Julian Assange, the Australian founder of the whistleblower platform WikiLeaks, has been allowed to be extradited from the United Kingdom to the United States.


The judge of the Westminster Magistrate’s Court has approved the extradition warrant, with only Home Secretary Priti Patel yet to sign the warrant. Assange’s lawyers can still appeal the decision to Patel. They have until May 18 to do so.

Assange is suspected in the US of leaking classified documents about the wars in Iraq and Afghanistan. As a result, he would have been responsible for the deaths of informants from the American armed forces, among other things. As a result, he could face 175 years in prison in the US.

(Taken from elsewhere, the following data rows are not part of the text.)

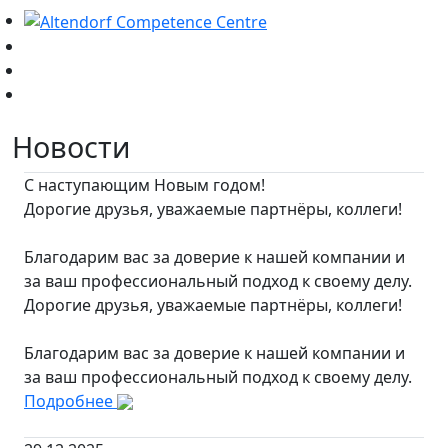
Новости
С наступающим Новым годом!
Дорогие друзья, уважаемые партнёры, коллеги!
Благодарим вас за доверие к нашей компании и
за ваш профессиональный подход к своему делу.
Дорогие друзья, уважаемые партнёры, коллеги!
Благодарим вас за доверие к нашей компании и
за ваш профессиональный подход к своему делу.
Подробнее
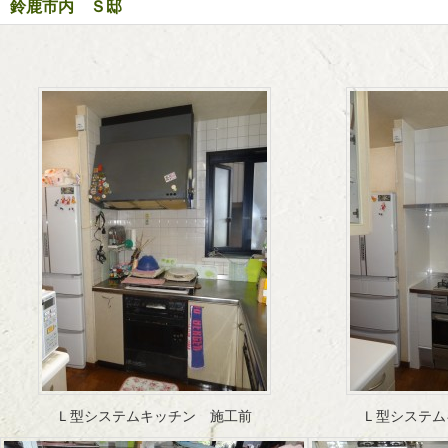
鈴鹿市内 Ｓ邸
Ｌ型システムキッチン 施工前
Ｌ型システム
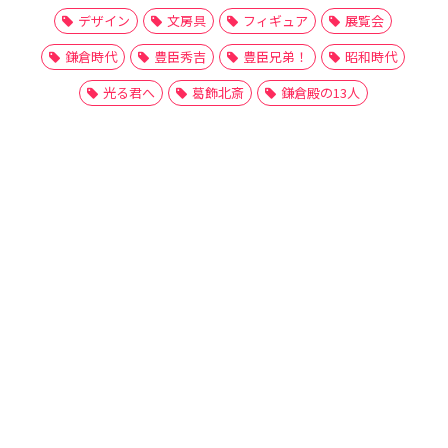
デザイン
文房具
フィギュア
展覧会
鎌倉時代
豊臣秀吉
豊臣兄弟！
昭和時代
光る君へ
葛飾北斎
鎌倉殿の13人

Outside the court, dozens of people had gathered to show their support for Assange and to demonstrate against deportation.

Assange, 50, has been trying to avoid a trial in the US for years. He was accused of rape by two women in Sweden in 2010, four years after WikiLeaks was founded. Assange was arrested in London on that basis. He was released on bail and fled to Ecuador’s embassy in the British capital, fearing he would be deported to the US via Sweden.

He stayed there for nine years until he had to leave. In 2019, Sweden stopped the prosecution of Assange. However, he was still arrested in London because the US requested it. He also had to serve a prison sentence for violating the terms of his bail.

In December 2021, a British court ruled that Assange may be extradited in an appeal brought by the US. The extradition was made possible because the US promised not to put Assange in a maximum-security prison and that he could serve a possible sentence in Australia. Before that, another British judge had ruled that Assange could not be extradited because of health complaints and the inhumane situation he could end up in an American prison.